Martin Peter Bachmann was born on October 15, 1870. A year from today, he will be celebrating his 150th birthday, but I don’t feel like waiting till next year to write his story. You get it today. According to a family book we have that was put together by Wayne Schuessler, it indicates that Martin went by the name “Pete”, but I see no records that indicate this. Martin was the son of Heinrich and Ernestine (Koenig) Bachmann. Our German Family Tree includes 10 children in this Bachmann family. One was a stillborn that was not identified as being a male or female. Another one was a foster daughter named Rosalia Upton whose story was told in the post titled, Rosalia’s Story. The rest of the Bachmann children were all boys, and Martin was one of the youngest. Martin was baptized at Salem Lutheran Church in Farrar, Missouri. Below is his baptism record.
I must add here that there is some question about whether Martin was actually born on October 15th. The above record certainly says so, but his death certificate and gravestone show his birth date to be October 8th.
A Missouri state census was taken in 1876, and we find Martin in it as a 6 year-old.
Four years later, Martin is found in the 1880 census for Salem Township.
By the time the next census in which we can find Martin was taken in 1900, he was married. His bride was Gesche Martha Steffens. His marriage took place on November 1, 1894. Here is this couple’s marriage license.
Let’s take a look at Martha Steffens. She was born on November 2, 1872. A few days ago, I told a story in which I said the bride would have woken up on the day after her wedding saying “Happy Birthday” to her new husband. In Martha’s case, it would be Martin who would wake up on the day after their wedding to wish his new bride a “Happy Birthday”. Martha was the daughter of Michael and Hedwig (Katt) Steffens, and she was baptized at Salem Lutheran Church in Farrar.

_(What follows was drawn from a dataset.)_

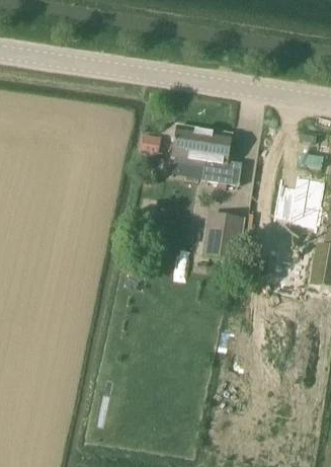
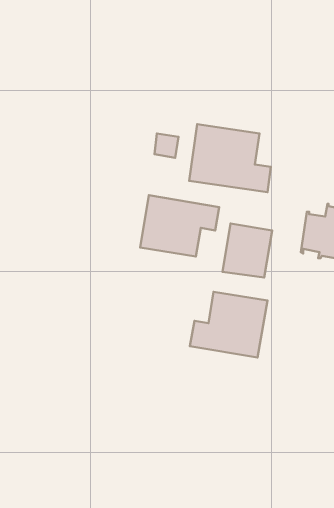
building: none -> [140,195,219,257]
building: none -> [190,292,267,357]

Below is her baptism record.
Like her husband, Martha was first found in the Missouri 1876 state census.
Then we find Martha in the 1880 census.
That leads us back once again to her marriage in 1894. We also have this couple’s marriage record from the books of Salem Lutheran Church in Farrar.
We also have the wedding photo of Martin and Martha. Martha is wearing what I refer to as a black and white wedding dress.
This couple had 5 children, all of which lived long, complete lives. Their first three children were baptized at Salem, Farrar, but their fourth child who was born in 1903, was baptized at Zion Lutheran Church in Crosstown, Missouri. We find this family in the 1900 census in which we see the first two of these children. That 1900 census for Salem Township is notorious for being so difficult to read.
The 1910 census shows all five children.
In the 1915 plat maps for Perry County, we find a parcel of land owned by Martin Bachmann. It is a map that was edited by Wayne Schuessler when he included it in one of his guest blogs. It shows several pieces of land owned by Bachmann’s. Martin’s land is colored in yellow on this image.
Martin died at a rather early age. He was just 47 years old. He died in 1918. We have his death certificate.
Martha never remarried and remained a widow for the rest of her life. In the 1920 census, we see that she is still raising some of her children.
The 1930 census shows Martha living in a household headed by her son, Alfred Bachmann.
Then in the 1940 census, Martha is basically living in the same household, but she is described as the head of that household.
Martha Bachmann died in 1951 at the age of 78. Here is her death certificate.
Martin and Martha Bachmann are both buried in the Zion Lutheran Cemetery in Crosstown, Missouri.
Because there were so many male Bachmann’s, there are plenty of descendants in our German Family Tree with that surname. Just this Heinrich Bachmann family stretches out for several pages in that document. That sometimes makes it a challenge. In today’s case, I had to be careful because today’s Martha Bachmann wasn’t the only Martha Bachmann. Today’s Martha is buried in the Zion, Crosstown cemetery, while the other is buried in the Salem, Farrar cemetery. Not only that, there is also a Martha Steffens who is buried in the Salem cemetery. Thou must be careful.